I have known Golden Wing Mau for a number of years. My first introduction to them came nearly ten years ago, through one of their shareholders, Capespan of South Africa, who had previously been one of my customers when I was working in the New Zealand industry.

So I knew some of the people that were working with Golden Wing Mau. I met them and I met the leader and President, Mr Liu Mau-Wah, and started to develop an understanding of the Company. I was very impressed by what I learned and saw. They were advanced in their thinking, their understanding of the market and the whole supply chain, and branding. After that I met them on a number of occasions and got to know Golden Wing Mau pretty well. Then I started introducing them to the new varietal technology that we were bringing to China, though that was really at quite the early stages of what I was doing here. Liu clearly understood the importance of new technology and new varieties and started to express some interest in it.

As far as Shennong Variety Management was concerned, we always realized to be successful in China that we would have to take on a local partner. We could take it to a certain point, but when it came to the commercialization, that it was important to have a local partner who understood, had the connections, and could manage things. So we were always thinking about and looking at what our options were.

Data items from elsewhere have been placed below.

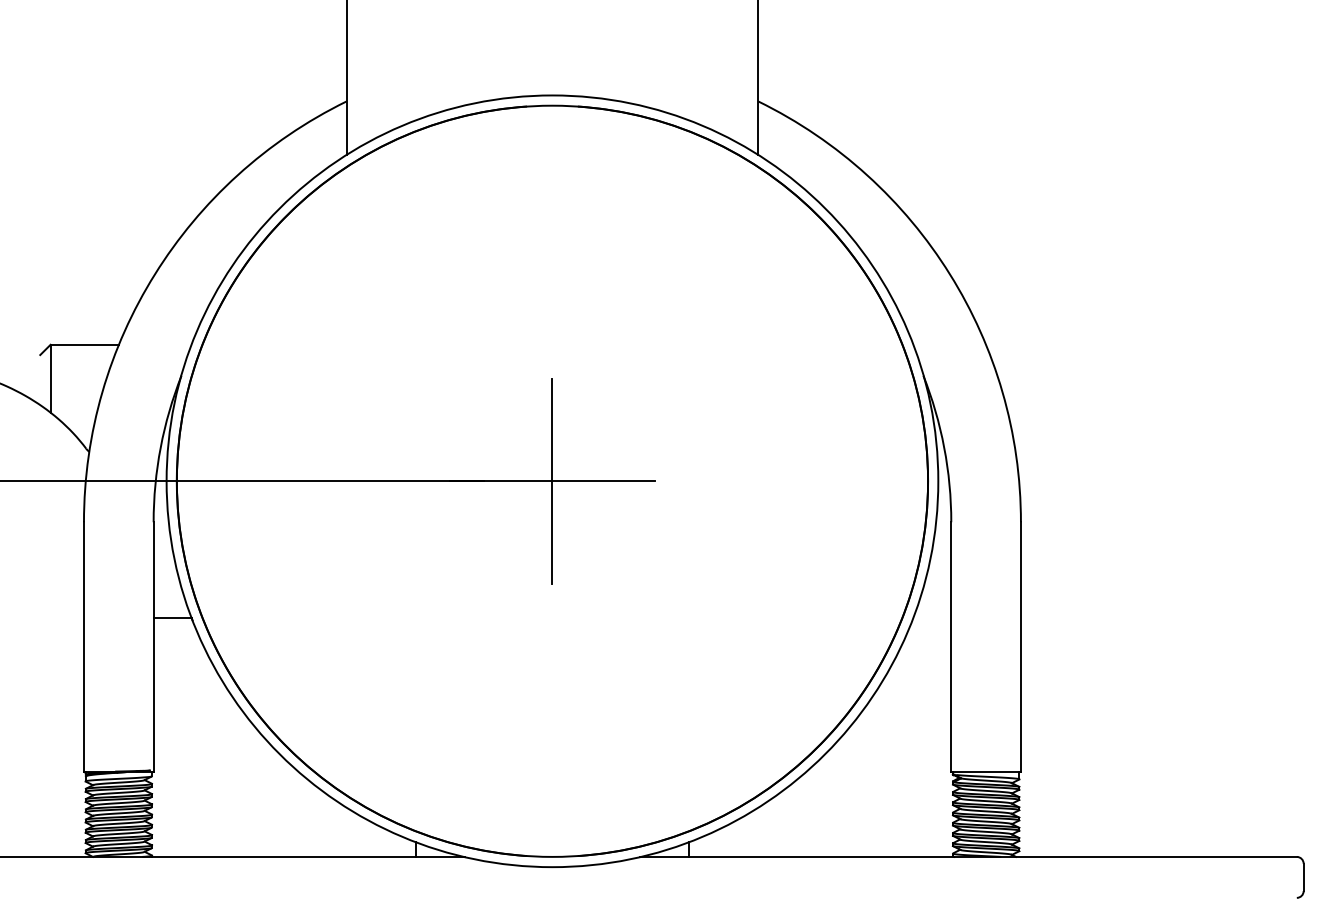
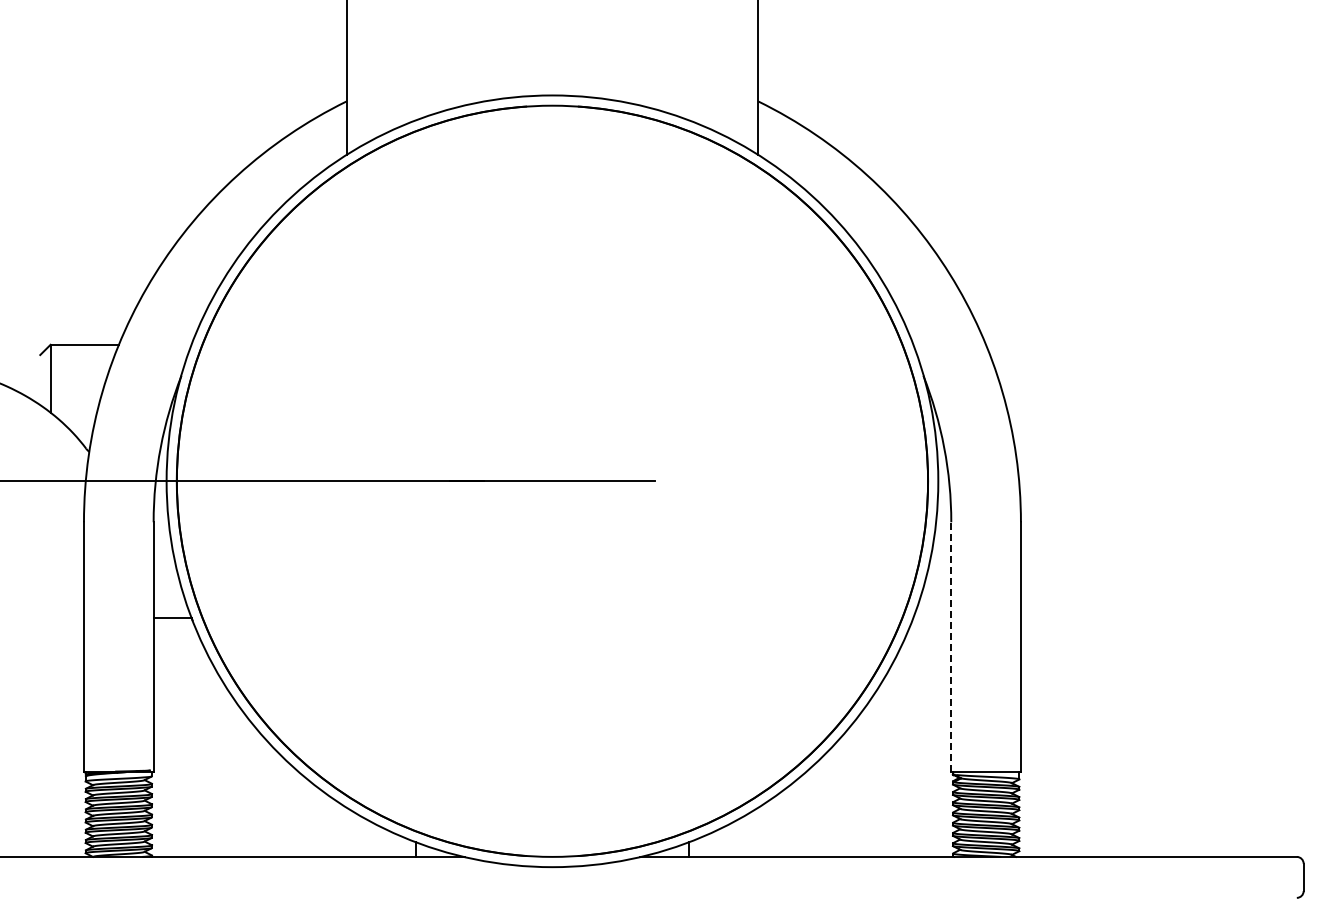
line at (552, 480): present -> none
line at (951, 646): solid -> dashed
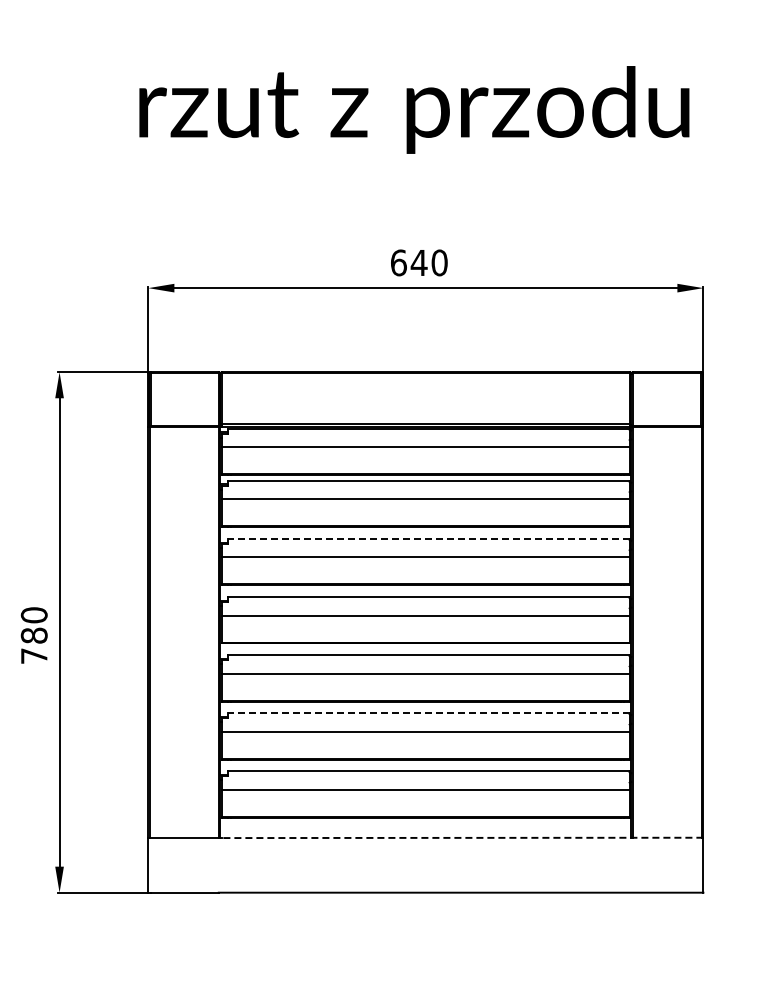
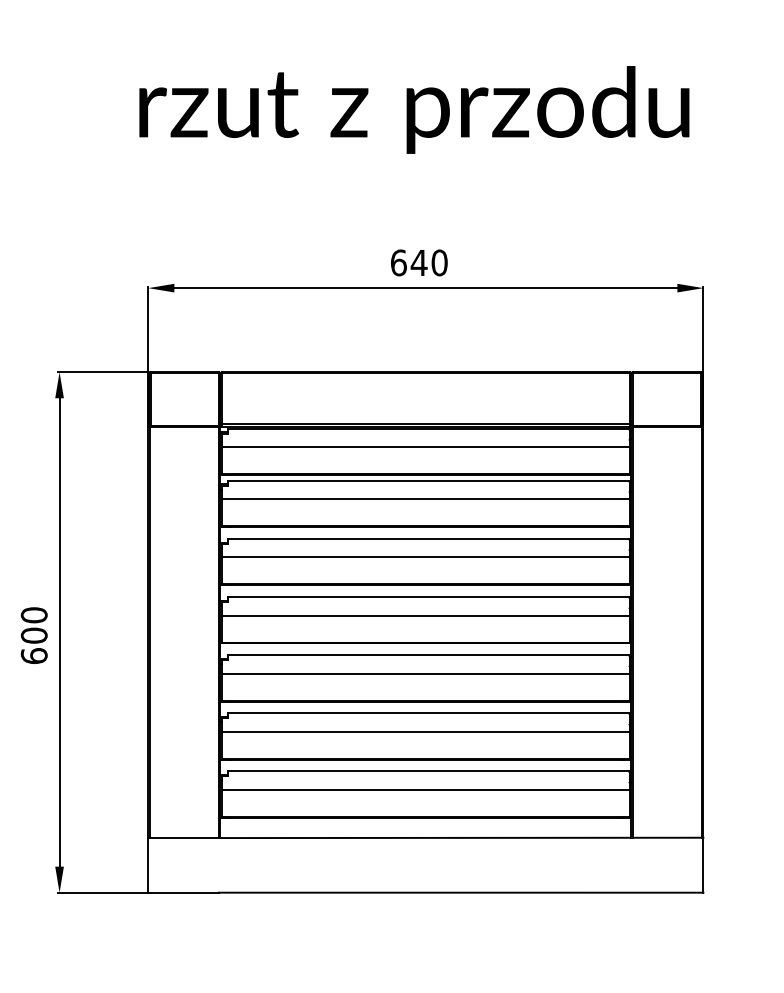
line at (428, 539): dashed -> solid
text at (33, 645): 780 -> 600
line at (428, 713): dashed -> solid
line at (462, 837): dashed -> solid
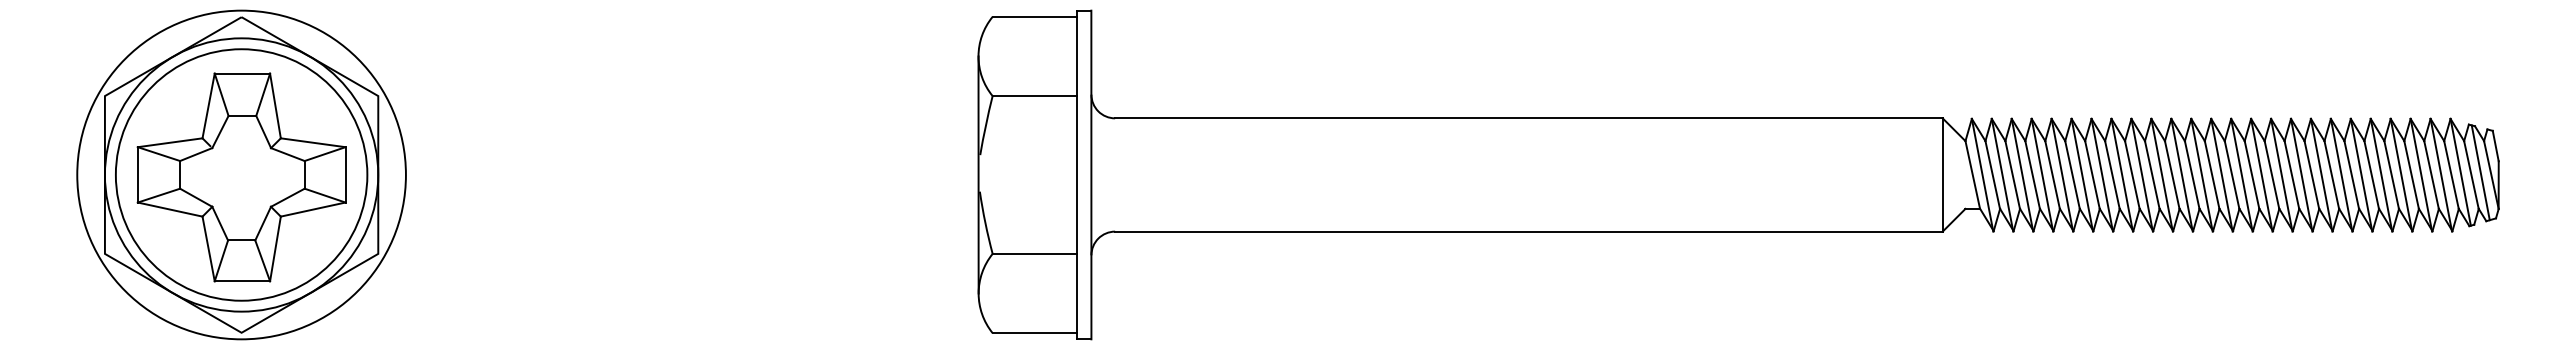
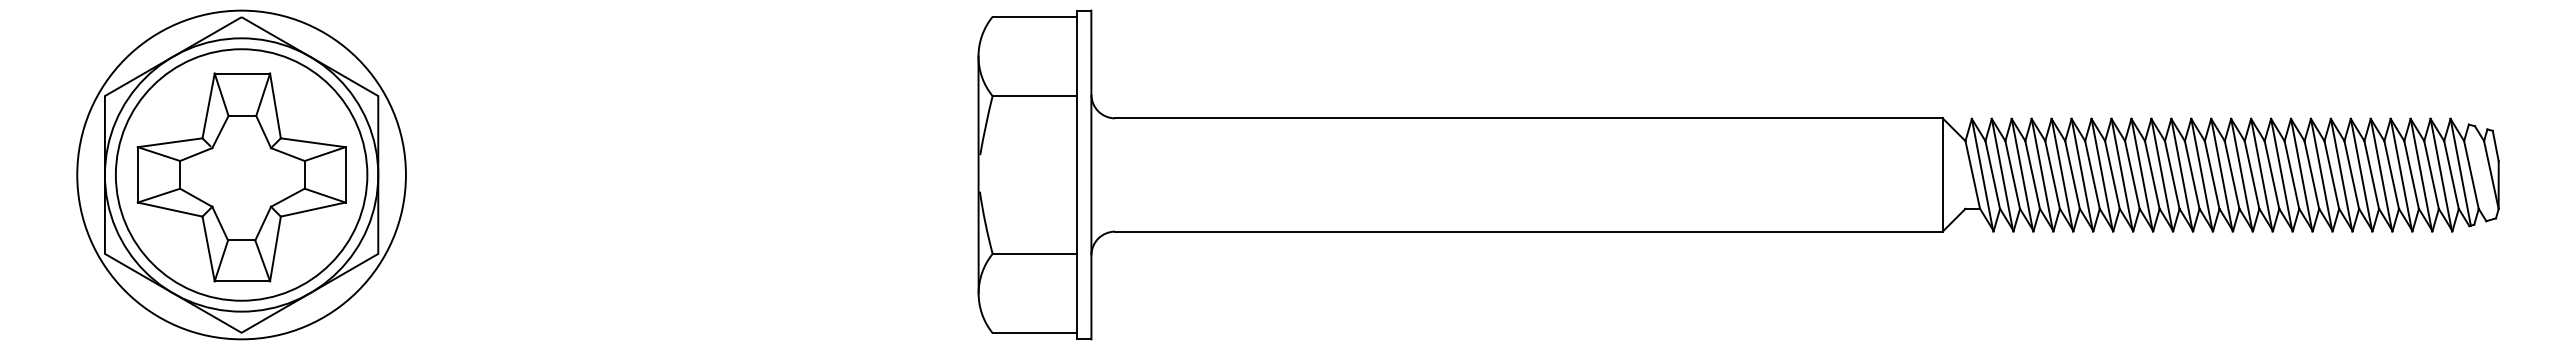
line at (2480, 172): present -> none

We started to talk the idea out and explore the option with Golden Wing Mau probably about two years ago. We go into serious negotiation with Joy Wing Mau about a year ago, which resulted in them taking up part of the shareholding in the company, which was formalized at the start of this year.

As we got to know and see and discuss things with GWM and then more after the merger with Joyvio, and the formation of Joy Wing Mau. We saw that strategically it fitted with where we’re going. We saw great benefits in being able to work with a company that had significant distribution and marketing expertise, so that we could actually integrate into a sales chain. Joy Wing Mau has also brought a lot of production capacity and expertise into the combined company, so that we have the opportunity either to operate on a number of levels in a fully integrated system right up from nursery through to marketing, or to come in at various levels.

It’s important to be able to do that because, obviously, for international variety owners, their key questions always come back to: one, control and two value. And if you can’t demonstrate you can do both those things, it’s not going to happen. A powerful company like Joy Wing Mau brought that added benefit to us.